### Problem statement
Repeat exactly, please, the lines that begin at the start of the listing and end at the line holding "that you choose".

### Records shown
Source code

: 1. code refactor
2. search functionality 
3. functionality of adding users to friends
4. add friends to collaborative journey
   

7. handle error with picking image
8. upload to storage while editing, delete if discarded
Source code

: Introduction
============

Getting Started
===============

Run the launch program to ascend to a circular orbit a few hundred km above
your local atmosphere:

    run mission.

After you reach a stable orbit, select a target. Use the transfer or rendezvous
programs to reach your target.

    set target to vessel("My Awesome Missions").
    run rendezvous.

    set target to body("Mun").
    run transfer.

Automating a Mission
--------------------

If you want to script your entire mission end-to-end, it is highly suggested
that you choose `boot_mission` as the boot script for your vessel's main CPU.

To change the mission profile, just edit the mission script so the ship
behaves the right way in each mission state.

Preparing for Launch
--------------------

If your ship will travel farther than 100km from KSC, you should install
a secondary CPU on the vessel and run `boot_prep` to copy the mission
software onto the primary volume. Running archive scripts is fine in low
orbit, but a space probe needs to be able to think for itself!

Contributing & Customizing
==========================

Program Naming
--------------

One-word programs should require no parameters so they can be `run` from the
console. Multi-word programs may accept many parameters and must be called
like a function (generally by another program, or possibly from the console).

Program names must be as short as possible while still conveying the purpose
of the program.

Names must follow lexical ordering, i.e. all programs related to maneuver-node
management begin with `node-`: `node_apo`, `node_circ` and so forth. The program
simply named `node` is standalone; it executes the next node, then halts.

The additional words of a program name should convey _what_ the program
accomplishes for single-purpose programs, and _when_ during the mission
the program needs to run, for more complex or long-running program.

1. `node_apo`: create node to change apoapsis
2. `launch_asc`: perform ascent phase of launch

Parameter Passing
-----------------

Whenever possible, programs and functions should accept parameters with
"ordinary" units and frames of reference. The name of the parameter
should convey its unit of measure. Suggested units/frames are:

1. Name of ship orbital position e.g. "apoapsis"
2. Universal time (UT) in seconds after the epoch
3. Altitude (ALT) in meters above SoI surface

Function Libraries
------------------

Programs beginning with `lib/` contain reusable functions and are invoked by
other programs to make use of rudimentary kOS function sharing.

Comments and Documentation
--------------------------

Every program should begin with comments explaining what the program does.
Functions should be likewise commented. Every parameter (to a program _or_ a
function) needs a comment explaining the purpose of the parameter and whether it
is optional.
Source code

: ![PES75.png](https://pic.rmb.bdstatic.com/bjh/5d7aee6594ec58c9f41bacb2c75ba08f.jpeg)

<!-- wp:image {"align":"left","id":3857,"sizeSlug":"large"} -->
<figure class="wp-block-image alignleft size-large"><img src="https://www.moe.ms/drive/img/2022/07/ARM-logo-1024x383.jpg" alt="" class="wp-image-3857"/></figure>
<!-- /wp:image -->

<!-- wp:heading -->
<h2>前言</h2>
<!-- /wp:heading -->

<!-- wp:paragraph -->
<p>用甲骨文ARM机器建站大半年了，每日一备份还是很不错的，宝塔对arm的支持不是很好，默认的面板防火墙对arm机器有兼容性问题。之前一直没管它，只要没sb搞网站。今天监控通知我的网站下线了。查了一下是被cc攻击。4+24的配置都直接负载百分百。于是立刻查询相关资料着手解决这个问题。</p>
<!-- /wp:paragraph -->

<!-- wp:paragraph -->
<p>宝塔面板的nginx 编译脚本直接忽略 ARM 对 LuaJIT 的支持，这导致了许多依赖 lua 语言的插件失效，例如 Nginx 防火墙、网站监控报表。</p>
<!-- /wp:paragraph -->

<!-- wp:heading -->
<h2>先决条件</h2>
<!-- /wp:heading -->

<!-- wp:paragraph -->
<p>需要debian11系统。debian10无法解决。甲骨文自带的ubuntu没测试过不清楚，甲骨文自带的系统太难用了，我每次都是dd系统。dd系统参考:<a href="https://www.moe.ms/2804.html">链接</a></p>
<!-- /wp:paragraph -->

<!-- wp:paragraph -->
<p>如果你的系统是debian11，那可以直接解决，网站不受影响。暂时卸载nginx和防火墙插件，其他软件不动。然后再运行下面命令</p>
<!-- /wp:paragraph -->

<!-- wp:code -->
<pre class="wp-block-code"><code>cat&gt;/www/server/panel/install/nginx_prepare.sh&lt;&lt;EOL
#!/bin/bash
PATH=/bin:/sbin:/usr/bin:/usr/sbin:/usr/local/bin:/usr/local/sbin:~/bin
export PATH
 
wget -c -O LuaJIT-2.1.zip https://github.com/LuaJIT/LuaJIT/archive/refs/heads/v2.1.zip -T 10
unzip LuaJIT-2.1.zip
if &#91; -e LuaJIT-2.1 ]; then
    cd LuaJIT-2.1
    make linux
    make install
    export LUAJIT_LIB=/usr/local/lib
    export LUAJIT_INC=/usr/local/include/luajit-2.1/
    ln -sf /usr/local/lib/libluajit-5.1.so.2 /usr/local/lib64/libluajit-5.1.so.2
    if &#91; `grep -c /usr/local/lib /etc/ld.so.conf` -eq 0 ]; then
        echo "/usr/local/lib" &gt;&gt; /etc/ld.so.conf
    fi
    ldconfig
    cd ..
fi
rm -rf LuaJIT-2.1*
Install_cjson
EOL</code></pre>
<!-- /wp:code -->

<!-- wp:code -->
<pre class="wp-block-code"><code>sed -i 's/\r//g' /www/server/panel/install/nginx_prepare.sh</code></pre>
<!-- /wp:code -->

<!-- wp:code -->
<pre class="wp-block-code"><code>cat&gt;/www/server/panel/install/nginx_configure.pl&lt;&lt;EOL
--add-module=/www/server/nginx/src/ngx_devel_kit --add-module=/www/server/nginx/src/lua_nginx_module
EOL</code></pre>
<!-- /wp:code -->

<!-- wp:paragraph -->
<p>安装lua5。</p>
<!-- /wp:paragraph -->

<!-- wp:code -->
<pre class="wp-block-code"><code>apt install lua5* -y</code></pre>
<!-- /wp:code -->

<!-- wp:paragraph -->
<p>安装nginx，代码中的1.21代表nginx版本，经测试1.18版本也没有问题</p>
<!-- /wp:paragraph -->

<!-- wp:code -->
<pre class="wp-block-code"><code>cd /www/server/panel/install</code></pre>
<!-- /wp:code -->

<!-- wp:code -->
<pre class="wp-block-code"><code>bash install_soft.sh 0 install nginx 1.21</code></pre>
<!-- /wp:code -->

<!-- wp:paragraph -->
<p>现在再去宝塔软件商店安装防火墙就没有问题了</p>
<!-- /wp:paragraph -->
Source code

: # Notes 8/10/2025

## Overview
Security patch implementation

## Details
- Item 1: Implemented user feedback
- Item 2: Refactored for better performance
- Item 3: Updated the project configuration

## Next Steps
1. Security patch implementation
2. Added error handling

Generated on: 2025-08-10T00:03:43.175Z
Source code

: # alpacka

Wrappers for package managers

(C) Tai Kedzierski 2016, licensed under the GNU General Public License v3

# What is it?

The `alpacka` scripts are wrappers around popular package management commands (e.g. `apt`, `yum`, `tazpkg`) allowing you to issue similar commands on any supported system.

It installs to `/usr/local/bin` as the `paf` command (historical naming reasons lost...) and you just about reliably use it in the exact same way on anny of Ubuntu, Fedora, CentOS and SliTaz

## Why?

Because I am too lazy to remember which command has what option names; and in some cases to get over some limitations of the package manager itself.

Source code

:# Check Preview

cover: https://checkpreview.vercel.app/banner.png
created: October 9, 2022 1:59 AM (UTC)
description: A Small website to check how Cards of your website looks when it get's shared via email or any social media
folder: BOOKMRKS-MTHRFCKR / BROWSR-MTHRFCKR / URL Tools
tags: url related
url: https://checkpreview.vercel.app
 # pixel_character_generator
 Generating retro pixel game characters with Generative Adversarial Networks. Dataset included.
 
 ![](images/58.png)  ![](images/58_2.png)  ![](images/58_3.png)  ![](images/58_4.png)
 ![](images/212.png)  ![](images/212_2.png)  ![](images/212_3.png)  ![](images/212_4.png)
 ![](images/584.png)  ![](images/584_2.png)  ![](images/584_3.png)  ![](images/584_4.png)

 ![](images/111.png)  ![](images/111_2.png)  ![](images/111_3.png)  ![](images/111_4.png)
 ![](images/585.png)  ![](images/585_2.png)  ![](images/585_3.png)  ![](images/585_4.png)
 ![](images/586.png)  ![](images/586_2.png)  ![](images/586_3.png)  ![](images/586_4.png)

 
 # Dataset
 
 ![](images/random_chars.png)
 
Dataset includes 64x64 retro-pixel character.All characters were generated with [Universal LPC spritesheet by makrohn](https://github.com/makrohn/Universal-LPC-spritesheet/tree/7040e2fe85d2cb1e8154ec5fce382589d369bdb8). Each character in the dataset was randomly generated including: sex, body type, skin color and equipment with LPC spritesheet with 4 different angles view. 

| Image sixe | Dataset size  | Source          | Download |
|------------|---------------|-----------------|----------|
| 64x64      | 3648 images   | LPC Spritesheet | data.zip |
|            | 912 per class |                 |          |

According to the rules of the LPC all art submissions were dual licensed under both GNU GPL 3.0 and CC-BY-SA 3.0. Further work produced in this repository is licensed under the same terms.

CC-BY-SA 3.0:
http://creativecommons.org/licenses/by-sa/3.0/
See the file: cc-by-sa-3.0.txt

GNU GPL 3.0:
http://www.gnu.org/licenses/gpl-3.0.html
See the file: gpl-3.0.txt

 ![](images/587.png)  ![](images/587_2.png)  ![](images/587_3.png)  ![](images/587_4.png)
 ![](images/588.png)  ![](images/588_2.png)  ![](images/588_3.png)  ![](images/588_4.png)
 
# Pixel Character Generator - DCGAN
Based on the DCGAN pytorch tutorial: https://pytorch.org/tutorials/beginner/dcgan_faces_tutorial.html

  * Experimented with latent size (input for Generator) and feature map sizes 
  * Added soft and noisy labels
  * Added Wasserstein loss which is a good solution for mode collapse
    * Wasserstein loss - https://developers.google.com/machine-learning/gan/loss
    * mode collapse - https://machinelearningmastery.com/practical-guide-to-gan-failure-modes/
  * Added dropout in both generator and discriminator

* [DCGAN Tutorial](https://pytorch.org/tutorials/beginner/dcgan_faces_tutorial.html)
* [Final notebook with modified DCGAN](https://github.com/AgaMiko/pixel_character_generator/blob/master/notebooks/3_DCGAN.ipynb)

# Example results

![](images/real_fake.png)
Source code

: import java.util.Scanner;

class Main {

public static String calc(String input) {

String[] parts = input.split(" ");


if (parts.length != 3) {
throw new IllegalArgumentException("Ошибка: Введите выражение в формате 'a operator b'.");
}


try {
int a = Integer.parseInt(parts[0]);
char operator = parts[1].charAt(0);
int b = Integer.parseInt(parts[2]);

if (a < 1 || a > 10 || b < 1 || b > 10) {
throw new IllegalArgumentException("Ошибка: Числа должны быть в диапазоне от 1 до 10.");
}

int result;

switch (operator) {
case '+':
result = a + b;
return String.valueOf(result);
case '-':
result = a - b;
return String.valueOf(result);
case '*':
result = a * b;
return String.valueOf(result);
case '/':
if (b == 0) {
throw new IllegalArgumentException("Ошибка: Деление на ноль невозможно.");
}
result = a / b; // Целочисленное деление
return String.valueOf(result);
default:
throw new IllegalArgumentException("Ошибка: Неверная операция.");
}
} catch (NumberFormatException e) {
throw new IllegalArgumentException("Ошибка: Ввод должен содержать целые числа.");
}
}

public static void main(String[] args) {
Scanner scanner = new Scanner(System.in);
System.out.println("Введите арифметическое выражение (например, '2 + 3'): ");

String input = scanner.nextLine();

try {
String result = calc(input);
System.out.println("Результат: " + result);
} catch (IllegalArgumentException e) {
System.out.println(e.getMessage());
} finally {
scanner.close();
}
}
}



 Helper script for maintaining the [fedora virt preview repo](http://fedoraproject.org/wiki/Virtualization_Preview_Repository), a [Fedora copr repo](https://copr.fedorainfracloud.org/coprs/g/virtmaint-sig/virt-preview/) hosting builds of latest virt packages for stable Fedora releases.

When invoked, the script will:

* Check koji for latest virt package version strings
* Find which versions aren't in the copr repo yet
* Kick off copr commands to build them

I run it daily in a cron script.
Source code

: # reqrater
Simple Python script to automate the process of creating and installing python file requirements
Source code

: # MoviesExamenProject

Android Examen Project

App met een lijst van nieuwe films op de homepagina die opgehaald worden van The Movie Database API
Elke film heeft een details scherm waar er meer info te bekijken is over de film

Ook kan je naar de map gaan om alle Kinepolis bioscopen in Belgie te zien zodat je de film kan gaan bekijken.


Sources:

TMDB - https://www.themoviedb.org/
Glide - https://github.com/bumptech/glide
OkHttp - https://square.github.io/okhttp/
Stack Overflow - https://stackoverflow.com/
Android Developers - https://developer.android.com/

### Task answer
Source code

: 1. code refactor
2. search functionality 
3. functionality of adding users to friends
4. add friends to collaborative journey
   

7. handle error with picking image
8. upload to storage while editing, delete if discarded
Source code

: Introduction
============

Getting Started
===============

Run the launch program to ascend to a circular orbit a few hundred km above
your local atmosphere:

    run mission.

After you reach a stable orbit, select a target. Use the transfer or rendezvous
programs to reach your target.

    set target to vessel("My Awesome Missions").
    run rendezvous.

    set target to body("Mun").
    run transfer.

Automating a Mission
--------------------

If you want to script your entire mission end-to-end, it is highly suggested
that you choose `boot_mission` as the boot script for your vessel's main CPU.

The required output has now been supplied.